Text shown:

Back to Templates

Reindex markdown RAG chunks with Supabase pgvector and webhooks

Created by

Created by: Filip Mijic || demix42
Filip Mijic

Last update

Last update 4 hours ago

Categories

Share


Quick Overview

This workflow reindexes Markdown documentation into a Supabase Postgres pgvector table by fetching source docs from an HTTP API, chunking and embedding them via a Supabase Edge Function, upserting the vectors, and deleting stale chunks on a daily schedule or on-demand webhook.

How it works

  1. Runs daily on a schedule or triggers when a POST request hits the webhook endpoint.
  2. Fetches Markdown sources (for example FAQ and blog posts) from a configured HTTP API endpoint.
  3. Strips frontmatter, splits content on H2 sections, chunks long sections with overlap, and batches chunks for embedding.
  4. For each batch, calls a Supabase Edge Function to generate embeddings for the chunk texts.
  5. Upserts each chunk’s source, index, content, and pgvector embedding into a Supabase Postgres rag_chunks table using conflict updates.
  6. After processing batches, deletes rows in rag_chunks whose updated_at timestamp is older than the current run to remove stale chunks.

Setup

  1. Add an HTTP Header Auth credential for the sources API request and for calling the Supabase Edge Function.
  2. Add Supabase Postgres credentials with access to the database where the vector table lives.
  3. Create a public.rag_chunks table with a pgvector embedding column (matching your model’s dimensions) and a primary key on (source, chunk_idx).
  4. Update the sources API URL, the Supabase Edge Function /embed URL, and (optionally) the daily schedule time and batch/chunk sizing constants to match your environment.

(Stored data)
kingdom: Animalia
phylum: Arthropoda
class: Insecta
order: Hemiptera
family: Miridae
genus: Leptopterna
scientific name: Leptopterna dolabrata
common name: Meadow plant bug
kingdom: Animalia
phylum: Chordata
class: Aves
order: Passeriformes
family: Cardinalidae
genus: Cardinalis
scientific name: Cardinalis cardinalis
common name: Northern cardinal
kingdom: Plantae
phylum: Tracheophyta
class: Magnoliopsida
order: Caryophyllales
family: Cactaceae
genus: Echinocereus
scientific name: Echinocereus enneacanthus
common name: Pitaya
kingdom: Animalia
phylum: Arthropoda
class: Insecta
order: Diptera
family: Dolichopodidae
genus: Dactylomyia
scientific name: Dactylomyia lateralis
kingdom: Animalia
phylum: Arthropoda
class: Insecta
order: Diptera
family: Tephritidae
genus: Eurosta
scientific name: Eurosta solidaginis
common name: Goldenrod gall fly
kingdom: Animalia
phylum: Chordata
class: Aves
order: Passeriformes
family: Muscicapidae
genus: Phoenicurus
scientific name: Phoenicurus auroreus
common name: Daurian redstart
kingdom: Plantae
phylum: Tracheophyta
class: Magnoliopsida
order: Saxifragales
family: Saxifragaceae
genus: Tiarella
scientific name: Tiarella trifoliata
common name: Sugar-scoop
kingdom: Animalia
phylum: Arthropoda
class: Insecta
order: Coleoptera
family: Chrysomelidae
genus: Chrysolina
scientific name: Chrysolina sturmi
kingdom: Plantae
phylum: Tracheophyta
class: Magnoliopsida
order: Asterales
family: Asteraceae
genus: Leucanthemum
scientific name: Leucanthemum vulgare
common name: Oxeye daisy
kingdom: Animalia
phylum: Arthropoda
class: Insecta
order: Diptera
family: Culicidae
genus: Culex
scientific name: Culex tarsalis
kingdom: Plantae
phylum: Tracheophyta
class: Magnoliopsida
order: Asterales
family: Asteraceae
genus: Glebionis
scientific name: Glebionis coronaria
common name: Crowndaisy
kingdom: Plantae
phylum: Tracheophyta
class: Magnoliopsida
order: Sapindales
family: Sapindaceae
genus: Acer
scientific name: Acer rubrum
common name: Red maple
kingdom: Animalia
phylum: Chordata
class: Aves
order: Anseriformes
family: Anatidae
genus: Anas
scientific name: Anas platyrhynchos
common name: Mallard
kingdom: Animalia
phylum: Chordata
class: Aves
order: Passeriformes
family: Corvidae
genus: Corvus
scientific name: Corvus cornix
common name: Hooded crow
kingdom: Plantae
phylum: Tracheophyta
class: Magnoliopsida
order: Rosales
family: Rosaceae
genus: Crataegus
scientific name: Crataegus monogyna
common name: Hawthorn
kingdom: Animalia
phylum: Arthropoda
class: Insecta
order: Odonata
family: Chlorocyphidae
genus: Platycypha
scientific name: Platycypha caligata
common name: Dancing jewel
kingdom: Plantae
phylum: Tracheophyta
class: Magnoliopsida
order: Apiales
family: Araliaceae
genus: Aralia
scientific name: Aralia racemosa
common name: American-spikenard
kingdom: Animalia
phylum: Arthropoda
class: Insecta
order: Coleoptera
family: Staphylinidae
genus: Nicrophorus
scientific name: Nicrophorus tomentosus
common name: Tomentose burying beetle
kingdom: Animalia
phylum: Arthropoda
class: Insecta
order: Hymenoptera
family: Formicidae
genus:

Task statement: Reproduce the passage of the workflow template above word for word, starting at "This workflow reindexes" and ending at "the chunk texts.".

Answer box:
This workflow reindexes Markdown documentation into a Supabase Postgres pgvector table by fetching source docs from an HTTP API, chunking and embedding them via a Supabase Edge Function, upserting the vectors, and deleting stale chunks on a daily schedule or on-demand webhook.

How it works

  1. Runs daily on a schedule or triggers when a POST request hits the webhook endpoint.
  2. Fetches Markdown sources (for example FAQ and blog posts) from a configured HTTP API endpoint.
  3. Strips frontmatter, splits content on H2 sections, chunks long sections with overlap, and batches chunks for embedding.
  4. For each batch, calls a Supabase Edge Function to generate embeddings for the chunk texts.